Pav bhaji is actually not my most favourite street snack – mainly because it’s kind of homely, really. Bread, with mashed vegetables. A dish that could almost be toddler food, except that the bhaji is rather more spiced than babies or young ‘uns would tolerate.
The average adult, of course, would know that streetside pav bhaji would not count as “healthy” – certainly not with the lavish use of butter by the bhaiya to cook the vegetables and pan-fry the pav. But the basic premise of a dish whose basis is a featureless smush of vegetables would, against all logic, naturally engender suspicions (in the wary teenage mind) that it might actually be – gasp! – healthy! With vegetables! Maybe even with blacklisted vegetables cunningly disguised in the mush! The horror, oh the horror!

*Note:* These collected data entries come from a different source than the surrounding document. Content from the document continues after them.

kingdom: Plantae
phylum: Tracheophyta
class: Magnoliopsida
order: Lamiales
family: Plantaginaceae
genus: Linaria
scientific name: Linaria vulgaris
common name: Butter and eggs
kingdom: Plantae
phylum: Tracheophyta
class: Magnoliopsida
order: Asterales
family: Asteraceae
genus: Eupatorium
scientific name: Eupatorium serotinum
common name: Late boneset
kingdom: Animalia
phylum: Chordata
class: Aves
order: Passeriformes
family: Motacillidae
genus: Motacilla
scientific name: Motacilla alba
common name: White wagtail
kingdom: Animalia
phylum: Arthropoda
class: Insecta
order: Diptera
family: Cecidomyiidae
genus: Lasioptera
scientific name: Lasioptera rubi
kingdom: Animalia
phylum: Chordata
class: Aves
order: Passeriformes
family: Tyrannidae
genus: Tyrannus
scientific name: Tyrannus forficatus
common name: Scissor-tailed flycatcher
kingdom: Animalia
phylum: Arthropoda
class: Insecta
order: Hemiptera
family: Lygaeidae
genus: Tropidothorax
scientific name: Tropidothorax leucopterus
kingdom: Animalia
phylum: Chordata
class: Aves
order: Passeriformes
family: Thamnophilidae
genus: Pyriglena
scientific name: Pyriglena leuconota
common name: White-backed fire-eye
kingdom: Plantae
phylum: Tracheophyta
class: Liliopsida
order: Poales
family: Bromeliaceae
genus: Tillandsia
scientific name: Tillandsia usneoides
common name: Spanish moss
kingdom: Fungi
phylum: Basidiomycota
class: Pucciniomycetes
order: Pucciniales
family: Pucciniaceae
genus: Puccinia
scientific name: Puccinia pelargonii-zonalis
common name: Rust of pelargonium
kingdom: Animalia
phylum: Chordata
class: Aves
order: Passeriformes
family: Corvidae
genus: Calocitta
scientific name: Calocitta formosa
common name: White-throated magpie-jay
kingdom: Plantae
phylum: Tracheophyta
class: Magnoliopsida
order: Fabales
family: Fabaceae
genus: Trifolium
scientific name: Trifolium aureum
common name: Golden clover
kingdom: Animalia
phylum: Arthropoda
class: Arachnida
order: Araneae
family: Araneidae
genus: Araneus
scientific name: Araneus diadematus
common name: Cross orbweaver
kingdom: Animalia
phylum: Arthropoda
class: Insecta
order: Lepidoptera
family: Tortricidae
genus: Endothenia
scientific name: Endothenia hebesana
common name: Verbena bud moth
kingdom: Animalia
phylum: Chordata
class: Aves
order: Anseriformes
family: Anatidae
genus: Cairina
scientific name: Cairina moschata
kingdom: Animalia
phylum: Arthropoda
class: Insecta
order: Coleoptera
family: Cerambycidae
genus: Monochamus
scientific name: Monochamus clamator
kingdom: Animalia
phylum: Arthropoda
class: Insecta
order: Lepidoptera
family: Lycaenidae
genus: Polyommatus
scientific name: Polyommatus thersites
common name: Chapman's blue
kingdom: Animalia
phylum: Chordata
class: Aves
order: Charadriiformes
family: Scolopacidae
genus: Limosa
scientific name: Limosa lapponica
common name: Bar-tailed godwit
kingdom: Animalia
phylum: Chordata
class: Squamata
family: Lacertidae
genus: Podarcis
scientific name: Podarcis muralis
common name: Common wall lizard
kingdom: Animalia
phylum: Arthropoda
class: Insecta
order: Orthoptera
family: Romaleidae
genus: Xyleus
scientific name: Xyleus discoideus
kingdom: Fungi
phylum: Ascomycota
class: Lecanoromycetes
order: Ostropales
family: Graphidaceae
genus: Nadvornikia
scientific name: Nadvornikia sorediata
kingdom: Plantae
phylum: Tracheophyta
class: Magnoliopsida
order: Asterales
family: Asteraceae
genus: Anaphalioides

And that is why pav bhaji is not top of my list of favourite street snacks. Well, of COURSE because of the butter! Not because of the possibility of the presence of camouflaged aubergines or other detested vegetables. Naturally. Because I’m an adult now.
Still, once the possibilities of bhelpuri, pani puri, dahi puri and other savoury chaats have been exhausted, pav bhaji comes into its own. It had to for me, because I didn’t have the patience or the wherewithal to make authentic-tasting versions of all the other street snacks mentioned. I did, however bake authentic pav the other day… and once I had that, the bhaji was a natural consequence. I didn’t have any worries about this pav bhaji because there were only potatoes, peas, cauliflower, bell pepper and tomatoes and a bunch of spices in the bhaji. Being the discerning adult that I am, I ensured the bhaji did not sneakily acquire any uninvited participants from the world of vegetables.
Since I followed Nupur's bhaji recipe pretty much to the last pea, I'm not putting up a separate recipe here. And since the photos I took of my pav bhaji have unaccountably disappeared from my chip, I'm not putting up any photos either. I only posted the text because I'd already written it and didn't want to see my hard work go to waste! (All verbal or written appreciation for my hard work and diligence will be gratefully accepted. Also commiseration for the missing presumed deceased photos. Thank you.)